Я следую его указанию.
– Знаешь, это странное занятие для выходного. В это время большинство нормальных людей в постели, смотрят «Друзей» с беконом или спят в ночном поезде метро. – Я оглядываюсь на Джеймса, который хихикает себе под нос в своем обычном стиле. – Это случилось всего четыре раза, – говорю я, и он снова фыркает.
– Иди дальше, тебе нужно будет немного подняться – вот так – и спуститься на берег.
Я понимаю, что мы действительно собираемся ловить рыбу нахлыстом. И меня это бесит, потому что в моих фантазиях мы катаемся в озере на лодке с зонтиком, Джеймс делает вид, что опрокидывает лодку, а я визжу и падаю в его объятия.
– Ну что, рыбалка нахлыстом?
– Да. Единственная истинная рыбалка.
– Если это шутка из «Игры престолов», то она не подходит для этого случая.
Он смеется и качает головой:
– Давай. – И берет меня за руку. Его рука сильная и надежная, и я получаю удовольствие от того, что меня ведут по берегу к скалам. Здесь холодно. Холодно и сыро.
Он достает из рюкзака удочки, а я сижу и смотрю, как он готовится к рыбалке. Он должен понимать, что меня это не особо привлекает, но это не портит ему настроения. В конце концов, это он предложил пообедать, а я выбрала рыбалку.

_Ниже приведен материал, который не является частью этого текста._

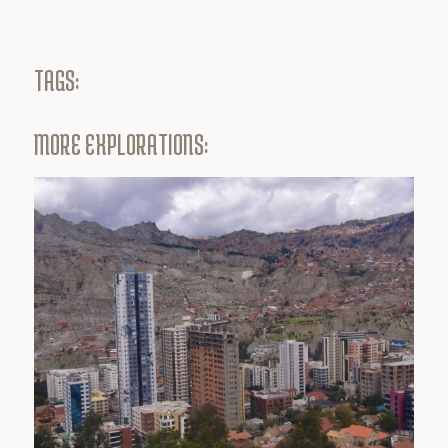
TAGS:
MORE EXPLORATIONS:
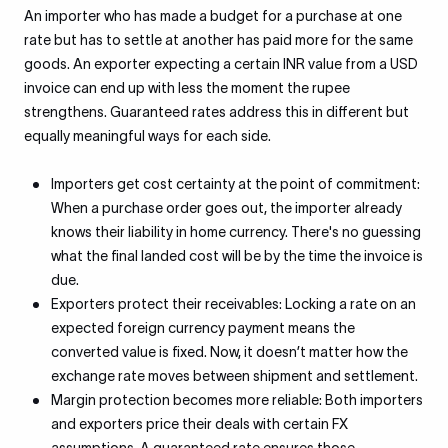
An importer who has made a budget for a purchase at one
rate but has to settle at another has paid more for the same
goods. An exporter expecting a certain INR value from a USD
invoice can end up with less the moment the rupee
strengthens. Guaranteed rates address this in different but
equally meaningful ways for each side.
Importers get cost certainty at the point of commitment:
When a purchase order goes out, the importer already
knows their liability in home currency. There's no guessing
what the final landed cost will be by the time the invoice is
due.
Exporters protect their receivables: Locking a rate on an
expected foreign currency payment means the
converted value is fixed. Now, it doesn’t matter how the
exchange rate moves between shipment and settlement.
Margin protection becomes more reliable: Both importers
and exporters price their deals with certain FX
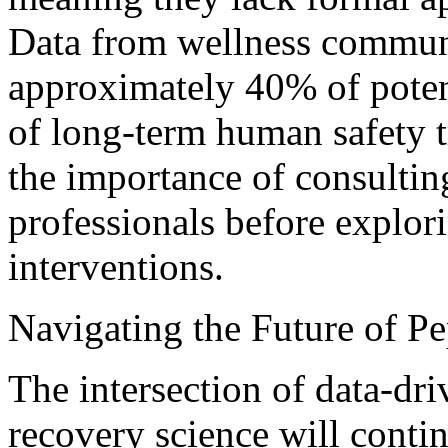
Data from wellness communi
approximately 40% of potent
of long-term human safety tr
the importance of consultin
professionals before explor
interventions.
Navigating the Future of P
The intersection of data-d
recovery science will conti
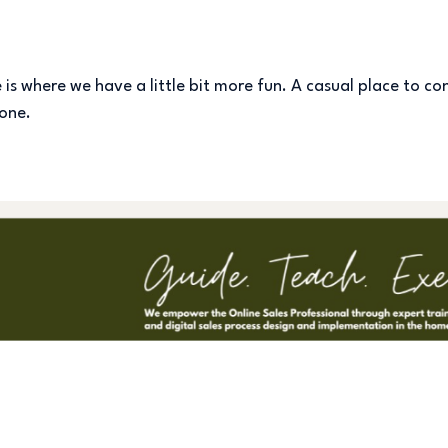
s where we have a little bit more fun. A casual place to con
 one.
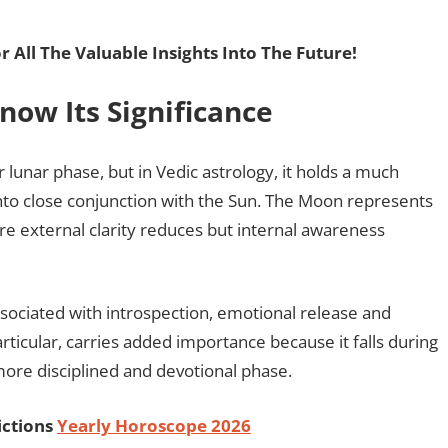
r All The Valuable Insights Into The Future!
ow Its Significance
lunar phase, but in Vedic astrology, it holds a much
to close conjunction with the Sun. The Moon represents
re external clarity reduces but internal awareness
ssociated with introspection, emotional release and
ticular, carries added importance because it falls during
ore disciplined and devotional phase.
ictions
Yearly Horoscope 2026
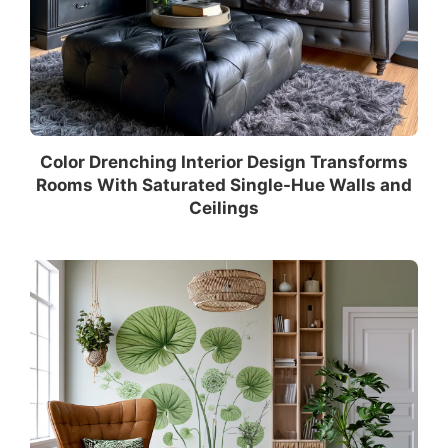
Color Drenching Interior Design Transforms
Rooms With Saturated Single-Hue Walls and
Ceilings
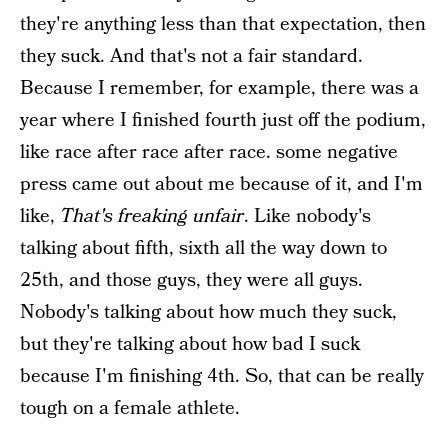
they're anything less than that expectation, then
they suck. And that's not a fair standard.
Because I remember, for example, there was a
year where I finished fourth just off the podium,
like race after race after race. some negative
press came out about me because of it, and I'm
like,
That's freaking unfair
. Like nobody's
talking about fifth, sixth all the way down to
25th, and those guys, they were all guys.
Nobody's talking about how much they suck,
but they're talking about how bad I suck
because I'm finishing 4th. So, that can be really
tough on a female athlete.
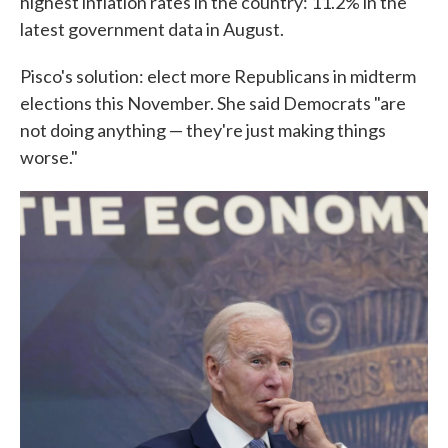
highest inflation rates in the country: 11.2% in the
latest government data in August.
Pisco's solution: elect more Republicans in midterm
elections this November. She said Democrats "are
not doing anything — they're just making things
worse."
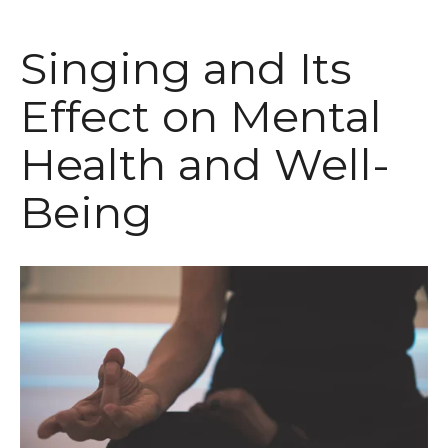
Singing and Its
Effect on Mental
Health and Well-
Being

– Хизер, – начинает он, и я снова морщусь от этого имени, а Джеймс протягивает мне удочку. Я держу ее в руке и жду, когда он достанет свою, но он роется в пластиковой коробке в поисках чего-то, что выглядит как крошечные жучки и мушки. Выбрав одну из них, он тянет край моей удочки к себе и некоторое время пытается насадить насекомое.
Вдруг под нами из воды выпрыгивает огромная рыба. Она гигантская, и я кричу:
– Боже мой, смотри!
Он смеется и тянет удочку назад.
– Это просто нерест лосося, – поясняет он. – Ты ведь знаешь, чем они занимаются?
– Знаю. – Я знаю, но никогда сама не видела, и пока я говорю, еще один выпрыгивает в воздух, выше первого. – Вот это да!
Джеймс смеется и на мгновение прекращает подготовку удочек.
– Мне это не нравится, – заявляю я. – Они пытаются сделать детей!
– Не волнуйся, я прослежу, чтобы мы выкинули всех мамаш назад в воду. Хочешь пока немного понаблюдать?
– Да.
Джеймс сосредоточен, он заканчивает подготовку моей удочки, затем делает что-то похожее со своей, и прежде чем я успеваю сказать: «Это сомнительно с этической точки зрения», он забрасывает леску в воду. Леска задерживается в воздухе, и то, что начиналось как обычная рыбалка, внезапно становится похоже на танец, так как кажется, что крючок просто скачет над бегущей водой. Я наблюдаю, как Джеймс легко передвигается между камнями в своих сапогах.
– Джеймс…
– Шшш, – говорит он. – Нельзя кричать, когда ловишь рыбу.